A prompt from my new book of writing suggestions that I find quite provocative invites me to write about the meanest thing anyone has ever said to me. It’s not a bit difficult to remember but what is more important is the fact that I can’t remember too many mean things in my past.

Years ago, I was one of those who thought they would find companionship or happiness or the love of my life by means of a dating site. This was one of those first meetings that took place in a French restaurant not far from downtown Denver. We had spoken several times and finally met.

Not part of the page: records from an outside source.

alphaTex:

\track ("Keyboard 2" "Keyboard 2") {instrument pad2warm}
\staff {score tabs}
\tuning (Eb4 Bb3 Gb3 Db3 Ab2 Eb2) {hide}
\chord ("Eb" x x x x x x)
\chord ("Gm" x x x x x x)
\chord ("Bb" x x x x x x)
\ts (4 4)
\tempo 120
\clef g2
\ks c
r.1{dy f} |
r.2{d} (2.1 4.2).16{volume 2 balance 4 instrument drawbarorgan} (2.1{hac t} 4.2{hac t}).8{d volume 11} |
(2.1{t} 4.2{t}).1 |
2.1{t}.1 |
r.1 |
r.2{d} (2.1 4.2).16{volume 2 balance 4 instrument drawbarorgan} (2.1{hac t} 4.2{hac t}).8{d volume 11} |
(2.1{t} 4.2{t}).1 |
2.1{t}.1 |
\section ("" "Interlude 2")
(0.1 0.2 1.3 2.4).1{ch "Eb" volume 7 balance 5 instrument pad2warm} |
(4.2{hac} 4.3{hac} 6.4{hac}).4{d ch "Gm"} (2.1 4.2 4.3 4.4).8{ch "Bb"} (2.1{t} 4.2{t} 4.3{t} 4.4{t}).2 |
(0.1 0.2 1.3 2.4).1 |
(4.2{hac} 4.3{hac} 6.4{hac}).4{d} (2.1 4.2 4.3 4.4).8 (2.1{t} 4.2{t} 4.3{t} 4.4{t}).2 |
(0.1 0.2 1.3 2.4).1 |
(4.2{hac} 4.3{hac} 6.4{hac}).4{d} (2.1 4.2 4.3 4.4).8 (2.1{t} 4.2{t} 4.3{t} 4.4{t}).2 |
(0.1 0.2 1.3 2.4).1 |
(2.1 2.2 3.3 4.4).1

The lunch was nondescript and my recollection (this was about twenty years ago) was that it ended quickly. As we walked out to our respective cars, this was the statement made by this entirely unimpressive gentleman: “I just want you to know that you misrepresented yourself. First of all, you’re not very attractive. Secondly, you said that you were slightly overweight when in fact you are seriously overweight.”

It’s easy to think of perfect responses, some of which don’t include obscenities. It’s pretty sad that I remember it as clearly as I do because the ultimate response would be to have forgotten what he said. As I remember, my answer was something along these lines: “It’s probably difficult to be as perfect as you think you are. Glad that we didn’t waste more time than a lunch.”

The prompt is quite a good one, primarily because it teaches us about words that hurt and the ability we have to deposit good into the universe rather than ugliness. From here, I’m of the opinion that he had a multitude of things that he could have said. “I don’t think that we are suited for each other. Thank you for your company – I don’t believe that I am the companion you are seeking.” There are probably twenty others.

When it’s possible, I believe that we all have the imperative to suppress meanness or reckless statements. This man neither considered nor cared about the effects his statement would have. Happily, I was successful at placing him in the past (except for his remarks) as quickly as his words deserved. Shalom.